El 25 de junio dio inicio en Saint-Nazaire (Francia) una regata transoceánica singular, sin precedentes. Un cruce del Atlántico hasta Nueva York protagonizado por uno de los cruceros más grandes del mundo, el Queen Mary 2, y cuatro de los trimaranes más rápidos del océano. La regata The Bridge Centennial Transat fue ideada como parte de las celebraciones del centenario del desembarco de las tropas estadounidenses en la costa francesa para poner fin a la Primera Guerra Mundial, pero también para llevar a la realidad una típica conversación de taberna de puerto: «¿Quién ganaría una carrera entre una enorme y pesada embarcación a motor y los veleros más veloces que existen?» Un debate parecido al que mantienen los devoradores de cómics: ¿Quién saldría vencedor de una pelea entre Hulk y Superman? Bueno, en este caso, sería más preciso equiparar a la flota de multicascos con los 4 Fantásticos, aunque sea por una cuestión numérica.

La respuesta es que el Queen Mary 2 aplastó sin despeinarse a sus rivales como seguramente Hulk haría con Antorcha Humana, la Cosa, la Mujer Invisible y Mr. Fantástico. Se impuso la lógica y la fuerza. Los trimaranes de clase Ultime, de unos 30 metros de eslora, poco pudieron hacer frente a los 157.000 caballos de potencia que propulsan los 345 metros de eslora del navío.

No fue sólo una cuestión de motores.
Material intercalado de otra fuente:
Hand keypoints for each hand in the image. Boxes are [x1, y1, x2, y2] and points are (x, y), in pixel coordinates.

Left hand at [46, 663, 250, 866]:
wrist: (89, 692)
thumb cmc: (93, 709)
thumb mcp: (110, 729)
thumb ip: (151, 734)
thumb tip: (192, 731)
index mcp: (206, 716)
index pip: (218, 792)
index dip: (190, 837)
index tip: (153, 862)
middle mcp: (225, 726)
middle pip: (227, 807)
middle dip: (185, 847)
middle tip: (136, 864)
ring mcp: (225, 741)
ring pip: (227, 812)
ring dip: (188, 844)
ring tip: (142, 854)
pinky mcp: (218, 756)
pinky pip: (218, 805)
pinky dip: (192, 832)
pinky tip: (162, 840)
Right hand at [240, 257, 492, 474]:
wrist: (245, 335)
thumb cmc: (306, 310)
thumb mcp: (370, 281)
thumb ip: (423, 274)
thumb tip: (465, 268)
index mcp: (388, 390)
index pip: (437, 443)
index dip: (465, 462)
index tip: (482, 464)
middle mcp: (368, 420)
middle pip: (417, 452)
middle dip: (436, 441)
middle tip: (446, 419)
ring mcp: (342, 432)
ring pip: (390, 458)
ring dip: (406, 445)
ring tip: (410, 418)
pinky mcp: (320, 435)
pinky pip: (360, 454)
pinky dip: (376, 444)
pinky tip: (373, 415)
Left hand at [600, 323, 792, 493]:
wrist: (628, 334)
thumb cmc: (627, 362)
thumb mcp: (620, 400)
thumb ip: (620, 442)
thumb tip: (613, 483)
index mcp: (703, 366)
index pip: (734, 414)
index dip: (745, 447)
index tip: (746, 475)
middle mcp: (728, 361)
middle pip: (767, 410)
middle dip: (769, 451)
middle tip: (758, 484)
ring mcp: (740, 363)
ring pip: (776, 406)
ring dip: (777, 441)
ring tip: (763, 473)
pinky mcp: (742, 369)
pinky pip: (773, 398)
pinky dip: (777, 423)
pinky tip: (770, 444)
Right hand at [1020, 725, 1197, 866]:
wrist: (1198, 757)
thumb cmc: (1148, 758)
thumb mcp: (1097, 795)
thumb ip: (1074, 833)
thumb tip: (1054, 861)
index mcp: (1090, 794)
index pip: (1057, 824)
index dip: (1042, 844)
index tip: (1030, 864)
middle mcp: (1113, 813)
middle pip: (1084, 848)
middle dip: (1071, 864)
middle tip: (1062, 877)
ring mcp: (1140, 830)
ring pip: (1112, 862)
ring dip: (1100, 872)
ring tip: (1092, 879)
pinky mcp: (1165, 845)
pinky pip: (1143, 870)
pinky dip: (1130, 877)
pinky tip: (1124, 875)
Una de las pocas opciones de victoria que tenían los multicascos a vela era que éstos se encontraran con condiciones meteorológicas óptimas, pero las tripulaciones de François Gabart (Macif), Francis Joyon (Idec Sport), Thomas Coville(Sodebo Ultim) e Yves Le Blévec (Actual) se toparon en el Atlántico Norte con más calmas de las previstas, llegando a navegar a menos de 5 nudos de velocidad. Mientras que en los trimaranes se sufría con las maniobras y la desesperación, el Queen Mary 2 avanzaba a más de 20 nudos con un rumbo mucho más directo a meta y con sus 2.000 pasajeros disfrutando de todo tipo de comodidades.
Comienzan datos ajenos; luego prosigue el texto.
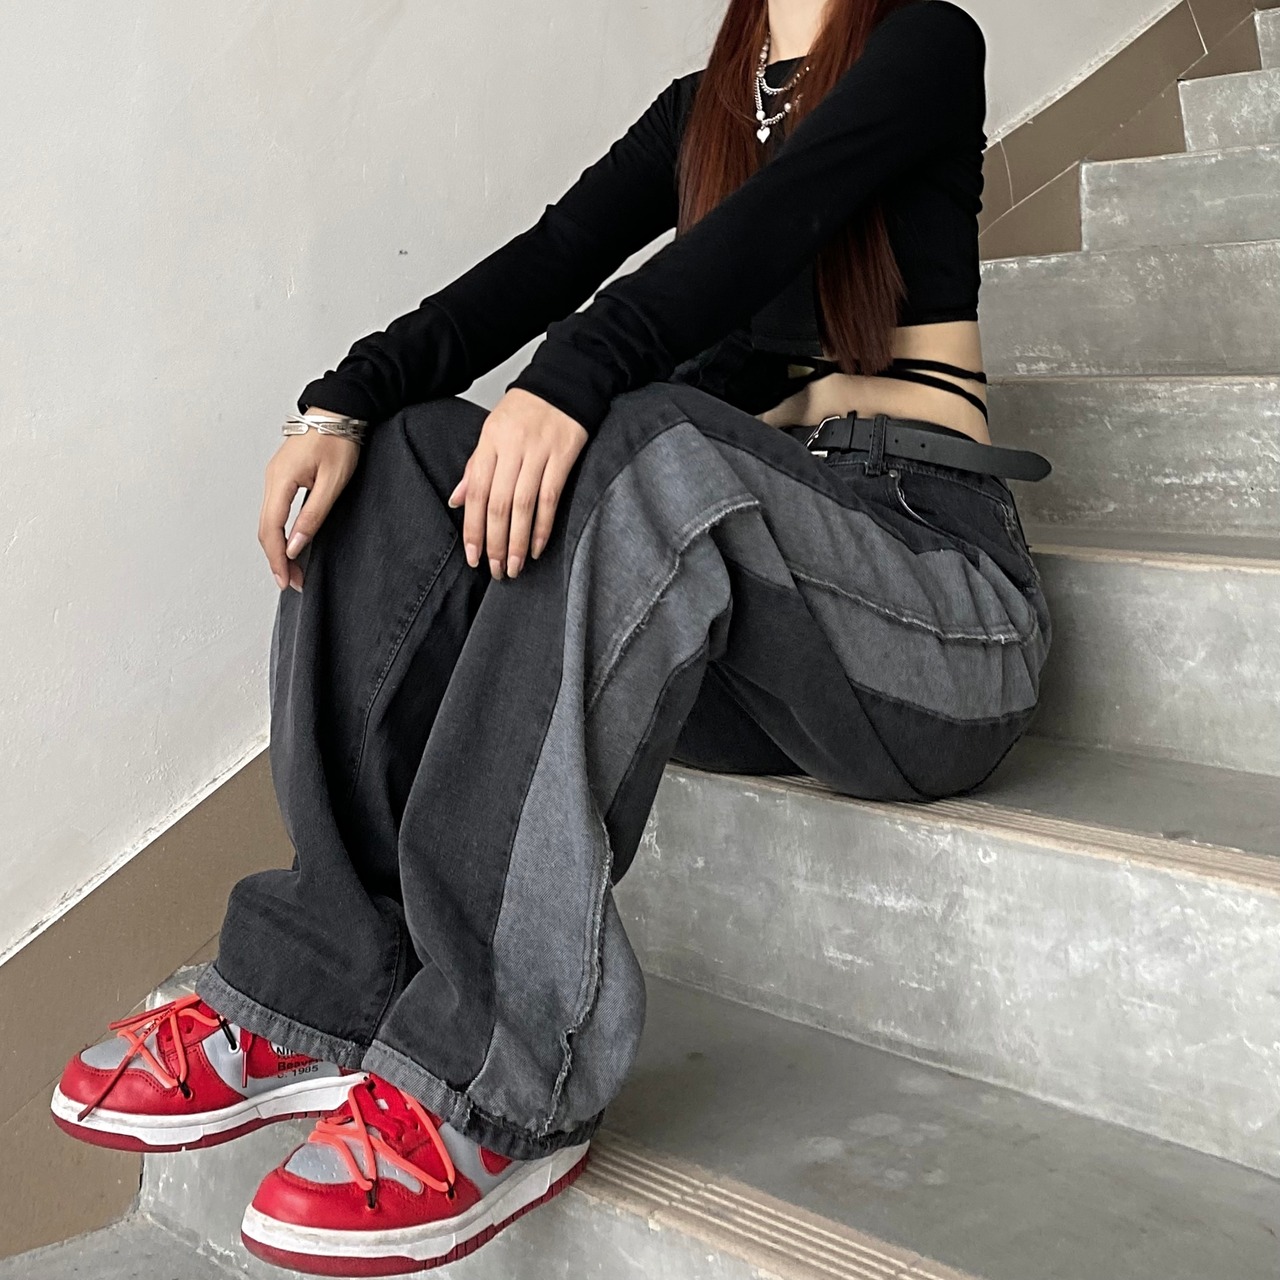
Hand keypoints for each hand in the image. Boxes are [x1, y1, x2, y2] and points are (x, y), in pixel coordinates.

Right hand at [259, 409, 361, 590]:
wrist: (340, 411)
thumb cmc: (340, 440)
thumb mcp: (333, 482)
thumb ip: (312, 515)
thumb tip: (295, 546)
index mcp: (281, 480)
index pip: (271, 529)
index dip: (277, 558)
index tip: (287, 580)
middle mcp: (272, 479)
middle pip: (265, 528)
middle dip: (276, 559)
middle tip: (291, 582)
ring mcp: (275, 477)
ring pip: (267, 521)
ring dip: (277, 547)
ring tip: (291, 569)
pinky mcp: (283, 476)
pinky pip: (273, 510)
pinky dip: (278, 531)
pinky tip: (289, 544)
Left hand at [448, 388, 587, 578]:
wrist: (564, 382)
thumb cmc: (527, 409)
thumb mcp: (493, 431)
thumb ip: (476, 467)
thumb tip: (456, 501)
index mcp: (490, 442)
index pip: (477, 493)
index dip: (473, 528)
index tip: (473, 557)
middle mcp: (512, 448)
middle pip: (498, 504)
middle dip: (495, 542)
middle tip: (496, 570)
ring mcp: (539, 451)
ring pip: (523, 505)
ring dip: (517, 541)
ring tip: (514, 566)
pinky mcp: (564, 455)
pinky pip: (551, 497)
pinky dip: (542, 526)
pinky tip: (536, 547)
El crucero de la compañía Cunard Line atracó en Nueva York el sábado 1 de julio, completando el recorrido en 5 días, 16 horas y 45 minutos. Mientras los pasajeros del Queen Mary 2 desembarcaban, el Macif de Gabart, el líder de los multicascos, se encontraba a unas 400 millas de meta.

Tampoco han surgido demasiadas sorpresas en el particular pulso que han echado los trimaranes y el Macif ha dominado desde la misma línea de salida. La ‘bestia’ de Gabart tiene 30 metros de eslora por 21 de manga y un desplazamiento de 15 toneladas, así como un mástil de 35 metros de altura. Llegó a Nueva York en la noche del lunes tras 8 días, 31 minutos y 20 segundos de navegación, devorando 3.582 millas a una velocidad media de 18,61 nudos. Ha tardado dos días más que el Queen Mary 2.
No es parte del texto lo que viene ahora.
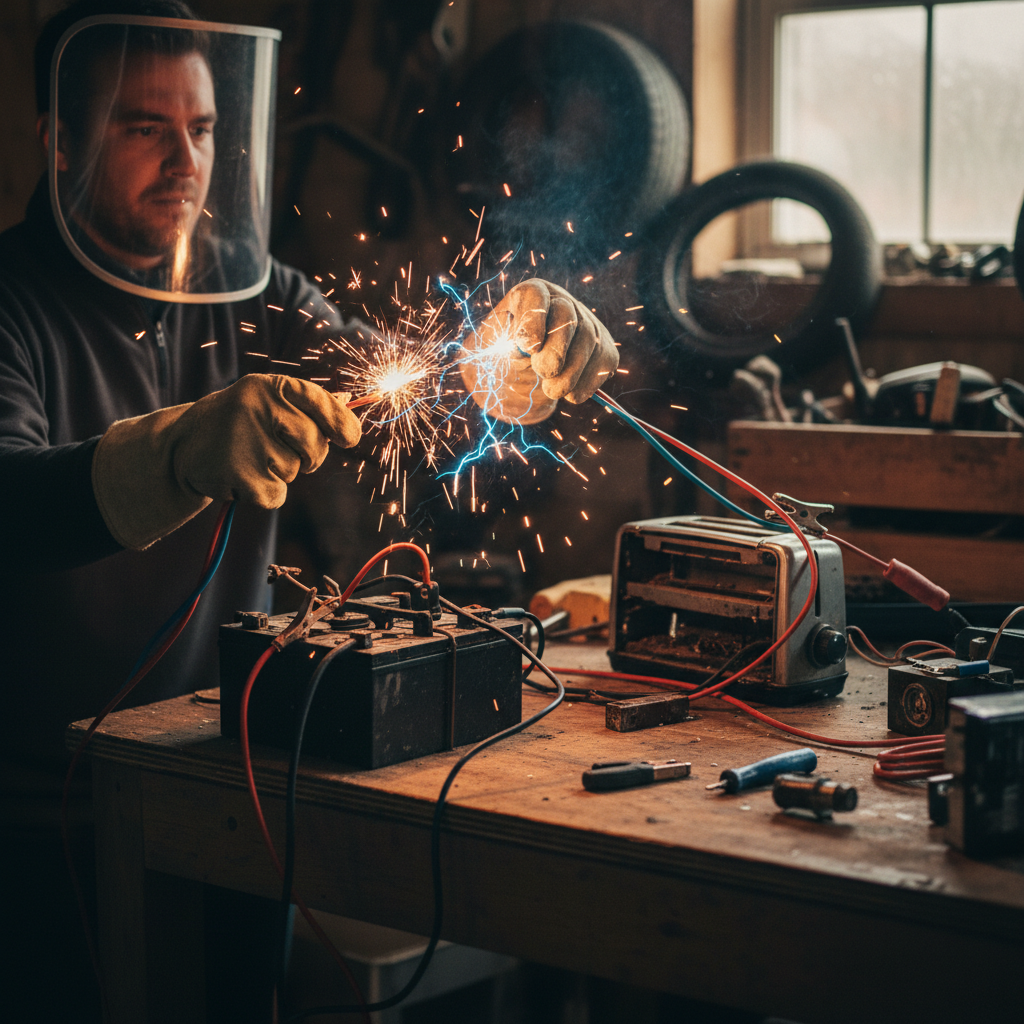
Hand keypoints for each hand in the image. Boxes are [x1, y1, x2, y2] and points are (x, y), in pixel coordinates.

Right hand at [174, 375, 360, 505]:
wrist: (183, 444)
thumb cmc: (238, 421)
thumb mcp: (267, 401)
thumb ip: (306, 404)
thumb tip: (350, 400)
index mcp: (271, 386)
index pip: (321, 403)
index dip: (342, 423)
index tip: (349, 438)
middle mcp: (258, 407)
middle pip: (315, 444)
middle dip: (309, 456)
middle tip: (281, 451)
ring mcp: (247, 440)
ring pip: (294, 471)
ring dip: (280, 473)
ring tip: (250, 458)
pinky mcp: (238, 473)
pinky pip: (276, 494)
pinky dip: (265, 493)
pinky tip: (242, 476)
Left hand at [460, 279, 617, 423]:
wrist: (526, 379)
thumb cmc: (507, 360)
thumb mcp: (498, 351)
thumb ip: (507, 345)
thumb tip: (529, 347)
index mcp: (530, 296)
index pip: (534, 296)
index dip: (532, 321)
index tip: (529, 348)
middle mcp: (562, 303)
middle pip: (566, 317)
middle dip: (555, 351)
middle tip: (543, 372)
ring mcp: (588, 325)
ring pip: (588, 344)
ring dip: (569, 376)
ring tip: (551, 390)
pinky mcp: (604, 351)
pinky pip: (601, 368)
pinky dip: (584, 386)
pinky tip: (568, 391)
El Macif ha demostrado estar prácticamente listo para que a finales de año el patrón francés inicie su asalto al récord de la vuelta al mundo en solitario y sin escalas. Gabart quiere destronar a Thomas Coville, quien a finales de 2016 circunnavegó el planeta en 49 días 3 horas 7 minutos y 38 segundos a bordo del Sobedo. Coville también está disputando la regata The Bridge y, salvo percance de última hora, llegará a Nueva York en cuarta posición, por detrás del Idec Sport de Francis Joyon, donde el español Álex Pella forma parte de la tripulación. El Idec Sport, vigente poseedor del Trofeo Julio Verne, ha sido el único rival que ha podido seguir la estela del Macif durante los primeros días del desafío. En última posición navega el Actual de Yves Le Blévec.

Más allá del viento ligero que se ha asomado durante la última semana en el Atlántico Norte, los trimaranes también han tenido que hacer frente a otros contratiempos habituales en vela oceánica: roturas que obligaban a las tripulaciones a realizar bricolaje en alta mar, modificación de última hora de la zona de exclusión -en el Suroeste de Groenlandia- por la presencia de icebergs, colisiones con ‘ofnis’ (objetos flotantes no identificados) como el que sufrió el Sodebo en el timón de estribor e incluso heridos (Thierry Briend fue derribado el pasado domingo por una ola mientras estaba a la rueda del timón y quedó inconsciente durante unos segundos). Así es la vela oceánica frente al lujo plácido de un crucero como el Queen Mary 2.